Exercise prompt> Copy each entry below exactly. No images.

========================================

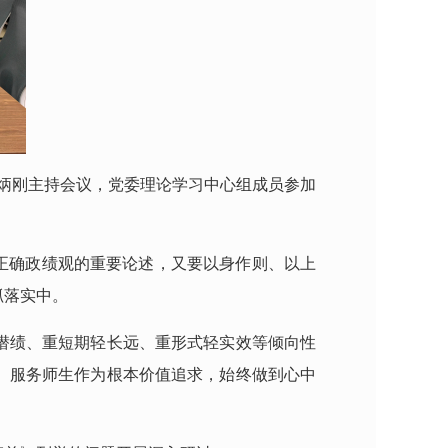
姜炳刚主持会议，党委理论学习中心组成员参加
正确政绩观的重要论述，又要以身作则、以上
抓落实中。
潜绩、重短期轻长远、重形式轻实效等倾向性
、服务师生作为根本价值追求，始终做到心中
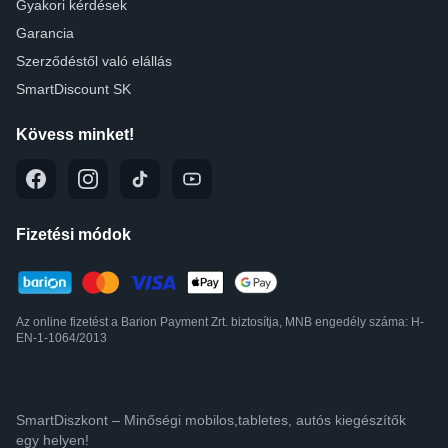
Gyakori kérdések
Garancia
Szerződéstől való elállás
SmartDiscount SK
Kövess minket!
Fizetési módok
Az online fizetést a Barion Payment Zrt. biztosítja, MNB engedély száma: H-
EN-1-1064/2013
SmartDiszkont – Minőségi mobilos,tabletes, autós kiegészítők
egy helyen!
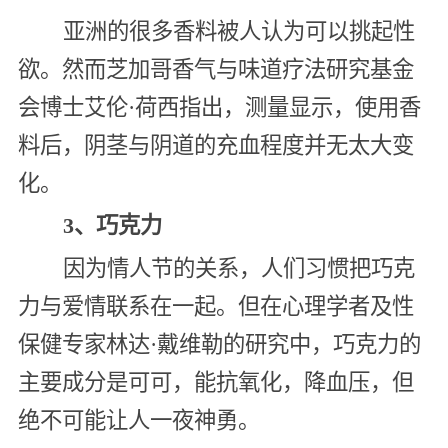
亚洲的很多香料被人认为可以挑起性
欲。然而芝加哥香气与味道疗法研究基金
会博士艾伦·荷西指出，测量显示，使用香
料后，阴茎与阴道的充血程度并无太大变
化。
3、巧克力
因为情人节的关系，人们习惯把巧克
力与爱情联系在一起。但在心理学者及性
保健专家林达·戴维勒的研究中，巧克力的
主要成分是可可，能抗氧化，降血压，但
绝不可能让人一夜神勇。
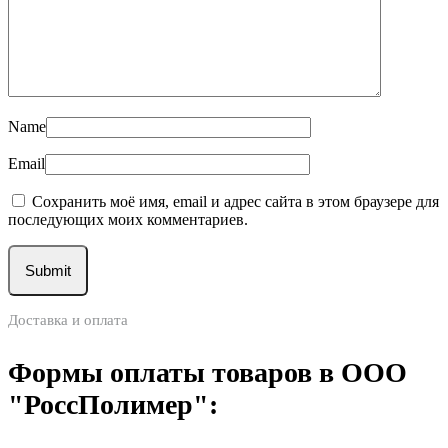
Name
Email
Сохранить моё имя, email и адрес сайта в этом браузере для
последующих моих комментариев.
Доставка и оплата
Формы оплаты товаров в ООО
"РоссПолимер":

========================================

Finished exercise>
姜炳刚主持会议，党委理论学习中心组成员参加
正确政绩观的重要论述，又要以身作则、以上
抓落实中。
潜绩、重短期轻长远、重形式轻实效等倾向性
、服务师生作为根本价值追求，始终做到心中
Gyakori kérdések
Garancia
Szerződéstől való elállás
SmartDiscount SK
Kövess minket!
Fizetési módok
Az online fizetést a Barion Payment Zrt. biztosítja, MNB engedély száma: H-
EN-1-1064/2013
SmartDiszkont – Minőségi mobilos,tabletes, autós kiegészítők
egy helyen!
亚洲的很多香料被人认为可以挑起性
欲。然而芝加哥香气与味道疗法研究基金
会博士艾伦·荷西指出，测量显示，使用香
料后，阴茎与阴道的充血程度并无太大变
化。
3、巧克力
因为情人节的关系，人们习惯把巧克
力与爱情联系在一起。但在心理学者及性
保健专家林达·戴维勒的研究中，巧克力的
主要成分是可可，能抗氧化，降血压，但
绝不可能让人一夜神勇。
Name
Email
Сохранить моё имя, email и адрес сайта в этом браузере для
последующих моих комментариев.
Доставка и оплата
Формы оплаты товаров в ООО
"РоссПолимер":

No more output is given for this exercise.